The 60D also has some weather sealing on it.  Body seams have gaskets.  Dials have o-rings.  These are not "pressure" seals... which means if the camera is submerged it's going to flood and be ruined.  But if it's not pressurized water then the camera will be fine.  Getting splashed, rained on, sprayed, etc. wont hurt the camera... although it MIGHT hurt the lens and if the lens isn't weather sealed then water could potentially get into the body via the lens (there are weather-sealed lenses too.)


----------



## Majeed Badizadegan (Feb 20, 2013)

TCampbell said:


> It's probably less fragile than you might guess.  The 60D has a polycarbonate body (plastic... but a very durable plastic.)  The 7D, 5D, and 1D all have magnesium alloy (metal) bodies (and they are heavier.)
> 
> They are designed to take a bit of abuse.  I've heard of some fairly surprising hits that cameras have taken and they survive (although there was one guy who dropped his Rebel off a rocky cliff face and it fell about 20' onto a hard rock below.  That DID break it.... but he said it was about a 20' drop and nothing to slow the fall.)
> 
> The 60D also has some weather sealing on it.  Body seams have gaskets.  Dials have o-rings.  These are not "pressure" seals... which means if the camera is submerged it's going to flood and be ruined.  But if it's not pressurized water then the camera will be fine.  Getting splashed, rained on, sprayed, etc. wont hurt the camera... although it MIGHT hurt the lens and if the lens isn't weather sealed then water could potentially get into the body via the lens (there are weather-sealed lenses too.)

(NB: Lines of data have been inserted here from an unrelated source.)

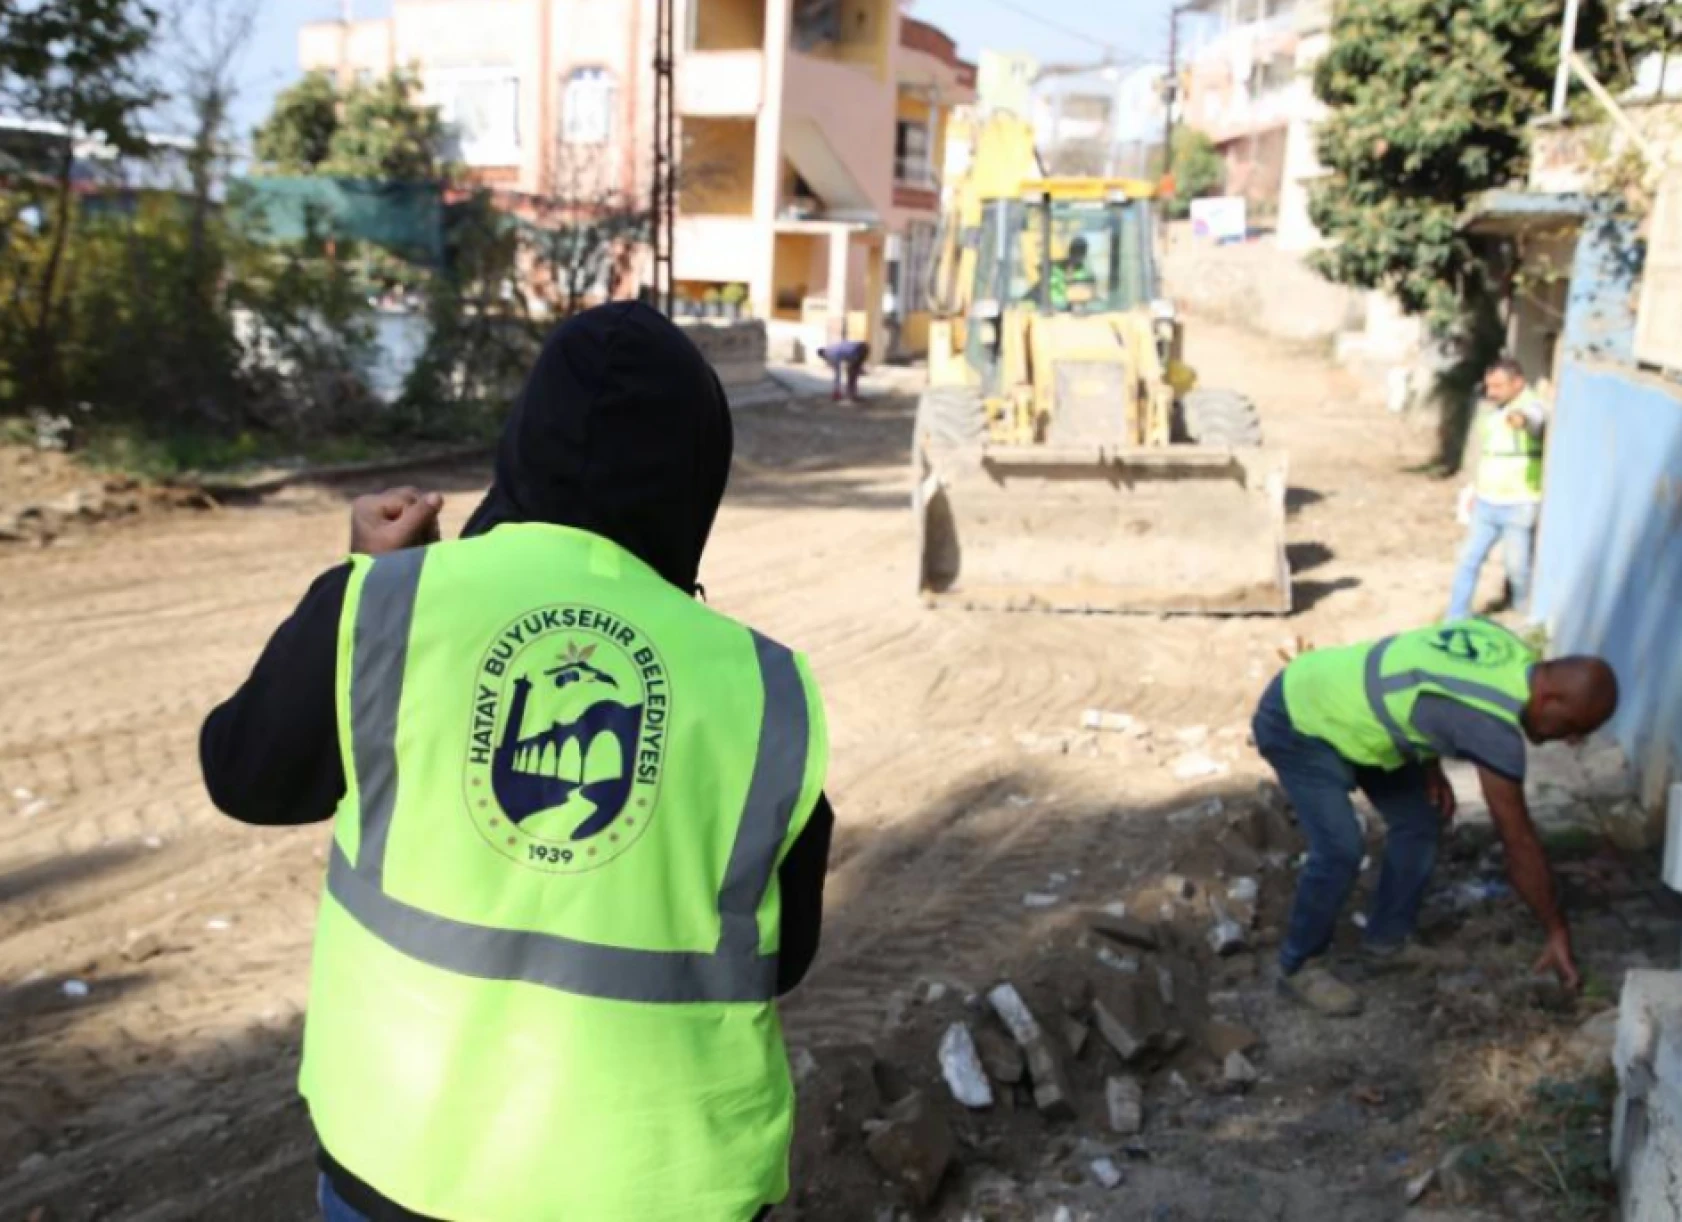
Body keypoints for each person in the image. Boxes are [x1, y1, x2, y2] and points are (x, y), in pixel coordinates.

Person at [200, 302, 835, 1222]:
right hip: (653, 1191)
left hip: (396, 1169)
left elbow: (245, 774)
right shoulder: (761, 687)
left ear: (523, 441)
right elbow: (782, 957)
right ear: (699, 476)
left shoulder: (386, 611)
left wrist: (366, 580)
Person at [1251, 617, 1616, 1017]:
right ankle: (1299, 965)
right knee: (1340, 847)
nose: (1572, 741)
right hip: (1300, 717)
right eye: (1573, 728)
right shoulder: (1490, 726)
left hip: (1350, 706)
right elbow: (1518, 841)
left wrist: (1429, 764)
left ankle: (1386, 943)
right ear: (1549, 701)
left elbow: (1421, 675)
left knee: (1422, 818)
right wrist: (1555, 929)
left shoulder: (1505, 646)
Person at [1448, 357, 1547, 621]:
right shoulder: (1494, 410)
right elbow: (1485, 453)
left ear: (1518, 383)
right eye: (1489, 386)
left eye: (1498, 387)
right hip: (1487, 501)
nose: (1491, 393)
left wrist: (1522, 419)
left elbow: (1535, 421)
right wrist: (1472, 490)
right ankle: (1454, 618)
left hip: (1519, 502)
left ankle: (1524, 616)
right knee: (1468, 560)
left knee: (1518, 569)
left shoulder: (1531, 405)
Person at [1048, 235, 1098, 310]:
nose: (1079, 255)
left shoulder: (1084, 269)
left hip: (1081, 308)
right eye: (1076, 251)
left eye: (1082, 252)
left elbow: (1091, 288)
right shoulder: (1057, 269)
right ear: (1071, 251)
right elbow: (1055, 291)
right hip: (1059, 308)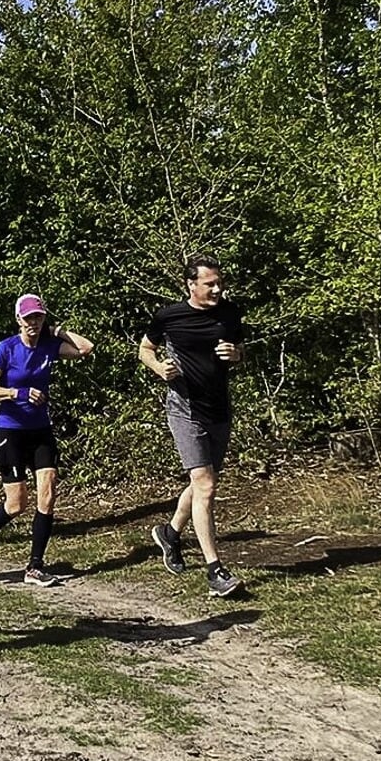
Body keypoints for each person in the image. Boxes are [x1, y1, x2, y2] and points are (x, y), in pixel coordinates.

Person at [138, 255, 246, 597]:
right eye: (209, 284)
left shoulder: (229, 312)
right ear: (191, 285)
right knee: (206, 485)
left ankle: (169, 533)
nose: (216, 289)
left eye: (219, 283)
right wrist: (158, 368)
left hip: (219, 409)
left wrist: (237, 354)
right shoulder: (169, 316)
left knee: (204, 483)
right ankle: (215, 571)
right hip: (185, 410)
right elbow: (145, 349)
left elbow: (241, 349)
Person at [0, 294, 94, 586]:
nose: (33, 323)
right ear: (18, 320)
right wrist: (16, 393)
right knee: (16, 504)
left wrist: (58, 331)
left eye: (38, 317)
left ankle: (35, 565)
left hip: (40, 429)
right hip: (11, 429)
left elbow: (86, 348)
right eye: (28, 318)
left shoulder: (49, 346)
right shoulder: (6, 348)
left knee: (48, 493)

Get this guy an award. He's always got the right answer. 

Can't tell you OP how much my 60d has been through. I'm a demanding user. It's taken multiple salt-water dousings. It's been in the rain. In the cold. It's bumped around my neck when I'm making my way about. It's been quite hardy and I couldn't be more pleased. 

Make sure you take TCampbell's words under advisement. Not all lenses are weather sealed. But *often *the "exposed" area, where water could potentially get in, is the front lens element area. A screw in filter can complete the weather seal for some lenses, so I hear.


----------



## Alex_B (Feb 20, 2013)

Well, to my experience they can take quite a lot, but sometimes you are unlucky. It depends on how the camera hits the ground and what sort of lens is on it. I'd recommend to always have the strap around your neck, so it at least cannot fall to the ground. Occasional bumping into other objects or walls is by far less critical than falling down really. I would leave the lens shade on, as it helps not hitting that concrete wall directly with the front element of the lens.


----------